My job was this: I had 48 sales a year, and at each sale I made sure there was a strong slate of buyers there who would bid up a decent price, along with as many head of cattle as I could get. I am a firm believer in a competitive bid price being the right price, regardless of what the markets are saying.

Choosing a Sale Barn

Different commission rates are worth considering when choosing a sale barn—here in east-central Mississippi, it might range between 3 and 5 percent. But the truth is, choosing a sale barn really goes back to what kind of customer service you get there. I can’t say enough how important it was for us to instill confidence in the producers in our sales area.

To that end, it was important to furnish a facility that’s enticing to producers. The overall cleanliness of the stockyard is a big issue for me. I have seen stockyards that weren’t well-kept and were still successful, but for me a once-weekly cleaning of all the cow pens and the sales building was mandatory. Even our restrooms were as clean as what you’d find in a restaurant. Around 2006 or 2007, the president of the National Cattleman’s Association visited our stockyard one day during the sale. And he commented to me, ‘You know, I’ve been in the cattle business for more than 40 years. I made my living in several aspects of it, but for about 10 years I was an order buyer. And I can truthfully say that I would give 10 cents a pound more for cattle out of this barn, because of the cleanliness.’ So it makes a difference.

I will say that many things have changed in the few years since I left the stockyard business. I like to say that as long as we have a cattle business, the one thing that will remain consistent is that it’s always changing. That’s just the industry, and that’s the way it’s always been. It will never hit one plateau and stay there.
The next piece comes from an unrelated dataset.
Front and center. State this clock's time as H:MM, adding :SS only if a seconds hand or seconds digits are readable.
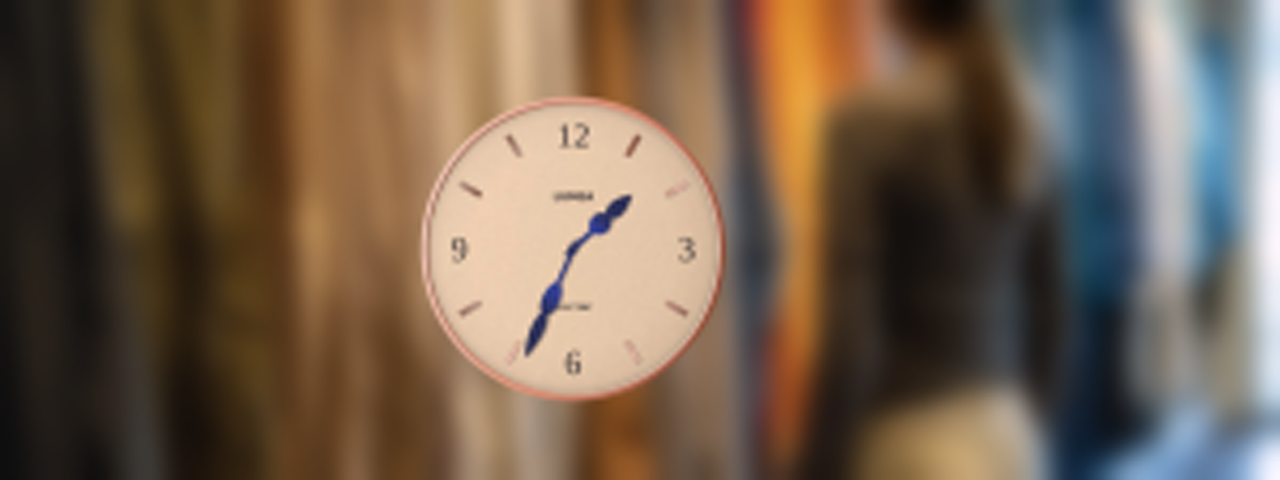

In closing, let me say that no stockyard owner or manager will ever know all there is to know about the business, and the hardest lesson I ever had to learn was that no matter how hard you try, you can’t please everyone. We all try, but we all fall short. Overall, I truly enjoyed my years at the stockyard, and although it’s been nearly four years since my retirement, my wife and I still run into people who say they miss us. That always makes us feel good.